Cette union avait déclaré, après la prestation de serment de Patrice Talon qu’elle supporte non seulement le Président Talon mais qu’elle est également le régime de ce magnat du coton.

Mais comme le dit-on aussi souvent, il n’y a jamais deux sans trois. On en était là quand certains politiciens ayant géré avec l’ancien Président Yayi créent leur coalition politique toujours pour soutenir le Chef de l’Etat, Patrice Talon. En évoquant ces coalitions il ne faut occulter en aucun cas, l’alliance « Jet16 », un mouvement qui, réclament les acteurs, avait conduit le candidat Patrice Talon au Palais de la Marina.

Dans un passé récent, le peuple béninois a connu les Forces cauris pour un Bénin émergent (FCBE), l’alliance soleil, Union fait la nation (UN), l’Union pour le Bénin du futur (UBF), alliance wologuèdè, alliance soleil et bien d’autres coalitions souvent formées à la veille des échéances électorales au Bénin.

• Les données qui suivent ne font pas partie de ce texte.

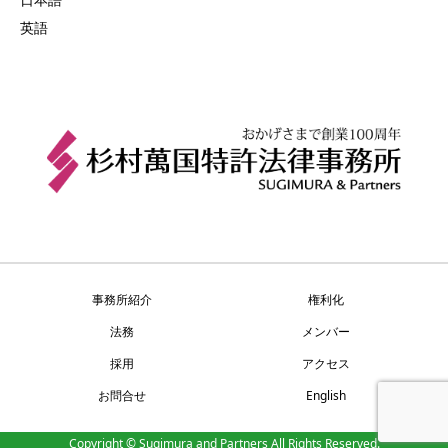
英語
事務所紹介
権利化
法務
メンバー
採用
アクセス
お問合せ
English
Copyright © Sugimura and Partners All Rights Reserved.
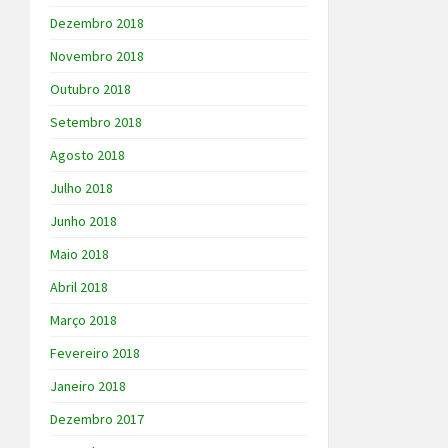
Dezembro 2018
Novembro 2018
Outubro 2018
Setembro 2018
Agosto 2018
Julho 2018
Junho 2018
Maio 2018
Abril 2018
Março 2018
Fevereiro 2018
Janeiro 2018
Dezembro 2017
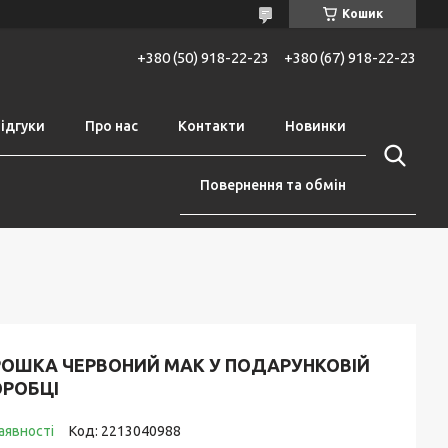
Кошик
+380 (50) 918-22-23
+380 (67) 918-22-23
ідгуки
Про нас
Контакти
Новинки
Повернення та обмін
РОШКА ЧЕРВОНИЙ МАК У ПОДАРУНКОВІЙ
ОРОБЦІ
аявності
Код:
2213040988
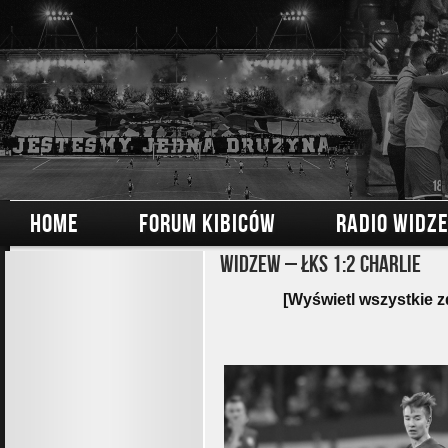
HOME
FORUM KIBICÓW
RADIO WIDZ
Widzew – ŁKS 1:2 Charlie
[Wyświetl wszystkie z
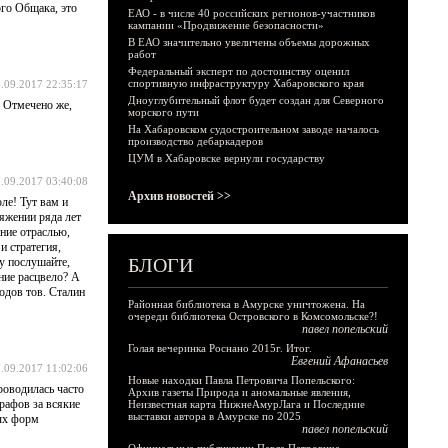
ого Общака, это
ЕАО - в числе 40 российских регионов-участников
кампании «Продвижение безопасности»
В ЕАО значительно увеличены объемы дорожных
работ
Федеральный эксперт по достоинству оценил
спортивную инфраструктуру Хабаровского края
.09.2017 22:35:17
Дноуглубительный флот будет создан для Северного
. Отмечено же,
морского пути
На Хабаровском судостроительном заводе началось
производство дебаркадеров
ЦУМ в Хабаровске вернули государству
.09.2017 03:40:08
Архив новостей >>
оле! Тут вам и
тяжении ряда лет
ение отраслью,
и стратегия,
БЛОГИ
у послушайте,
ние расцвело? А
одов тов. Сталин
Районная библиотека в Амурске уничтожена. На
очереди библиотека Островского в Комсомольске?!
павел попельский
Голая вечеринка Роснано 2015г. Итог.
Евгений Афанасьев
.09.2017 11:02:06
Новые находки Павла Петровича Попельского:
оводилась часто
Архив газеты Природа и аномальные явления,
рафов за всякие
Неизвестная карта НижнеАмурЛага и Последние
выставки автора в Амурске по 2025
ных форм
павел попельский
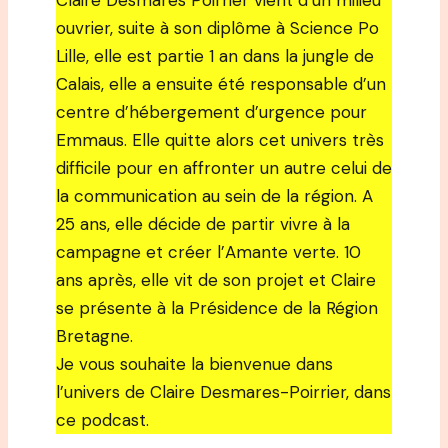
Claire Desmares Poirrier vient d’un milieu
ouvrier, suite à son diplôme à Science Po
Lille, elle est partie 1 an dans la jungle de
Calais, elle a ensuite été responsable d’un
centre d’hébergement d’urgence pour
Emmaus. Elle quitte alors cet univers très
difficile pour en affronter un autre celui de
la communication au sein de la région. A
25 ans, elle décide de partir vivre à la
campagne et créer l’Amante verte. 10
ans après, elle vit de son projet et Claire
se présente à la Présidence de la Région
Bretagne.
Je vous souhaite la bienvenue dans
l’univers de Claire Desmares-Poirrier, dans
ce podcast.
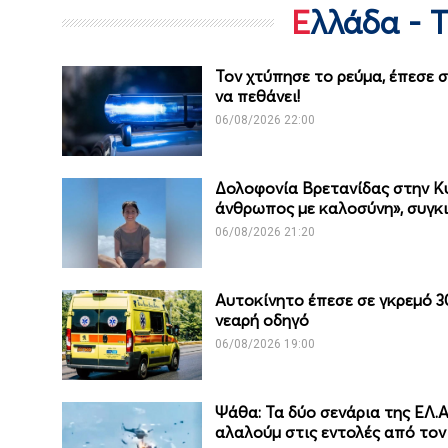
Ελλάδα - 
Τον χτύπησε το ρεύμα, έπεσε 
να πεθάνει!
06/08/2026 22:00
Δολοφονία Βρετανίδας στην Κ
άνθρωπος με καλοσύνη», συγκιν
06/08/2026 21:20
Αυτοκίνητο έπεσε σε γκρεμό 3
νεαρή οδηγό
06/08/2026 19:00
Ψάθα: Τα δύο σενάρια της ΕΛ.Α
αλαλούμ στις εντολές από τον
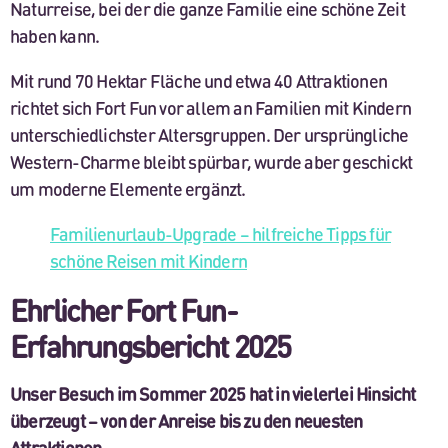
Naturreise, bei der die ganze Familie eine schöne Zeit
haben kann.
Mit rund 70 Hektar Fläche und etwa 40 Attraktionen
richtet sich Fort Fun vor allem an Familien mit Kindern
unterschiedlichster Altersgruppen. Der ursprüngliche
Western-Charme bleibt spürbar, wurde aber geschickt
um moderne Elemente ergänzt.
Familienurlaub-Upgrade – hilfreiche Tipps für
schöne Reisen mit Kindern
Ehrlicher Fort Fun-
Erfahrungsbericht 2025
Unser Besuch im Sommer 2025 hat in vielerlei Hinsicht
überzeugt – von der Anreise bis zu den neuesten
Attraktionen.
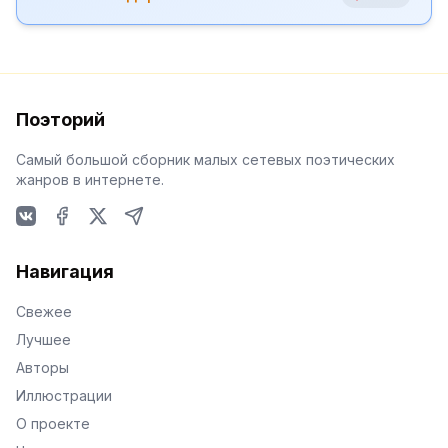
Поэторий
Самый большой сборник малых сетевых поэтических
жанров в интернете.
VKontakte
Facebook
X
Telegram
Навигация
Свежее
Лучшее
Авторы
Иллюстрации
О проекте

Des stratégies qui permettent à ces politicards de soit se positionner ou se repositionner sur l’échiquier politique et surtout de disposer de leur billet d’entrée dans la grande salle du Palais des gouverneurs à Porto-Novo.

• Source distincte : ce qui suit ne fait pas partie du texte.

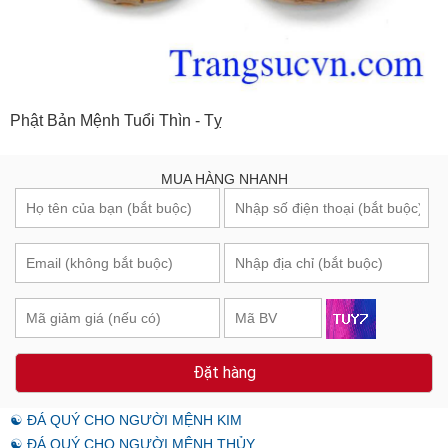
Phật Bản Mệnh Tuổi Thìn - Tỵ
MUA HÀNG NHANH
Đặt hàng
☯ ĐÁ QUÝ CHO NGƯỜI MỆNH KIM
☯ ĐÁ QUÝ CHO NGƯỜI MỆNH THỦY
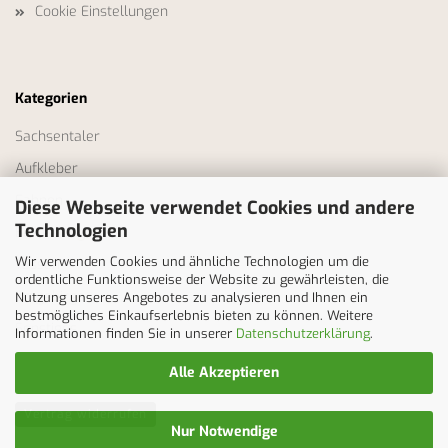
Cookie Einstellungen
Kategorien
Sachsentaler
Aufkleber
Fahnen
Diese Webseite verwendet Cookies und andere
Technologien
Bekleidung
Wir verwenden Cookies und ähnliche Technologien um die
Tassen
ordentliche Funktionsweise der Website zu gewährleisten, die
Erzgebirge
Nutzung unseres Angebotes zu analysieren und Ihnen ein
bestmögliches Einkaufserlebnis bieten zu können. Weitere
Sonstiges
Informationen finden Sie in unserer
Datenschutzerklärung
.
Alle Akzeptieren
Vertrag widerrufen
Nur Notwendige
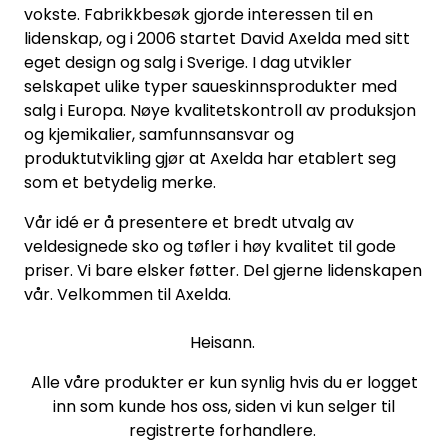
vokste. Fabrikkbesøk gjorde interessen til en
lidenskap, og i 2006 startet David Axelda med sitt
eget design og salg i Sverige. I dag utvikler
selskapet ulike typer saueskinnsprodukter med
salg i Europa. Nøye kvalitetskontroll av produksjon
og kjemikalier, samfunnsansvar og
produktutvikling gjør at Axelda har etablert seg
som et betydelig merke.
Vår idé er å presentere et bredt utvalg av
veldesignede sko og tøfler i høy kvalitet til gode
priser. Vi bare elsker føtter. Del gjerne lidenskapen
vår. Velkommen til Axelda.
Heisann.
Alle våre produkter er kun synlig hvis du er logget
inn som kunde hos oss, siden vi kun selger til
registrerte forhandlere.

On aurait aimé qu’il y ait une rupture avec une telle pratique sous le soleil du régime Talon car ce dernier, lors de la campagne présidentielle, avait promis faire du système partisan sa priorité dès sa prise du pouvoir. Comment comprendre donc qu’au lieu qu’il y ait une réforme de ce système partisan, l’on assiste au même scénario politique sous le Président Patrice Talon ?

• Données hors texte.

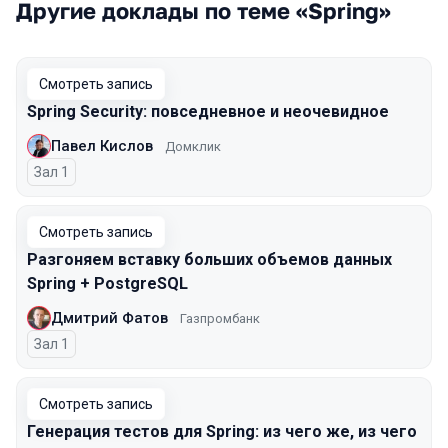
Другие доклады по теме «Spring»
Смотреть запись
Spring Security: повседневное и неочевидное
Павел Кислов
Домклик
Зал 1
Смотреть запись
Разгоняем вставку больших объемов данных
Spring + PostgreSQL
Дмитрий Фатов
Газпромбанк
Зал 1
Смотреть запись
Генерация тестов для Spring: из чего же, из чего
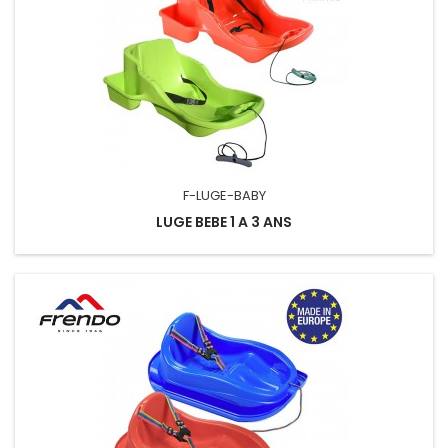
F-LUGE-BABY
LUGE BEBE 1 A 3 ANS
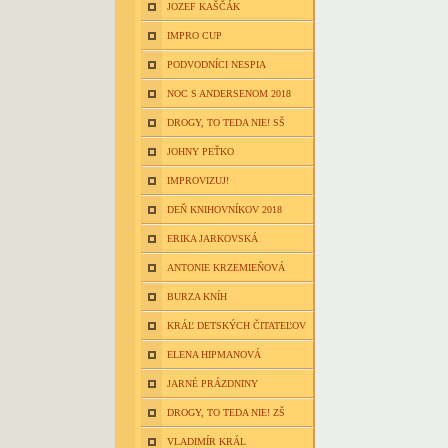
JOZEF KAŠČÁK
IMPRO CUP
PODVODNÍCI NESPIA
NOC S ANDERSENOM 2018
DROGY, TO TEDA NIE! SŠ
JOHNY PEŤKO
IMPROVIZUJ!
DEŇ KNIHOVNÍKOV 2018
ERIKA JARKOVSKÁ
ANTONIE KRZEMIEŇOVÁ
BURZA KNÍH
KRÁĽ DETSKÝCH ČITATEĽOV
ELENA HIPMANOVÁ
JARNÉ PRÁZDNINY
DROGY, TO TEDA NIE! ZŠ
VLADIMÍR KRÁL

Pour nombre de Béninois, « il ne s’agit que d’autres “clubs électoraux” voulant juste se faire une nouvelle place au parlement béninois pour, comme toujours, bénéficier de l’immunité parlementaires alors qu’ils sont, pour la plupart, des gens ayant des démêlés avec la justice ».

Le Chef de l’Etat, Patrice Talon, devrait désormais, s’il compte toujours tenir sa promesse politique concernant le système partisan au Bénin, mettre fin à cette kyrielle de conglomérat de partis politiques, tous hypocrites, qui se disent engagés pour sa cause.

Du côté du peuple béninois, il urge que ce dernier aussi arrive à distinguer le bon grain de l’ivraie afin de ne envoyer au Palais des gouverneurs que des hommes et femmes dignes véritablement d’être des honorables.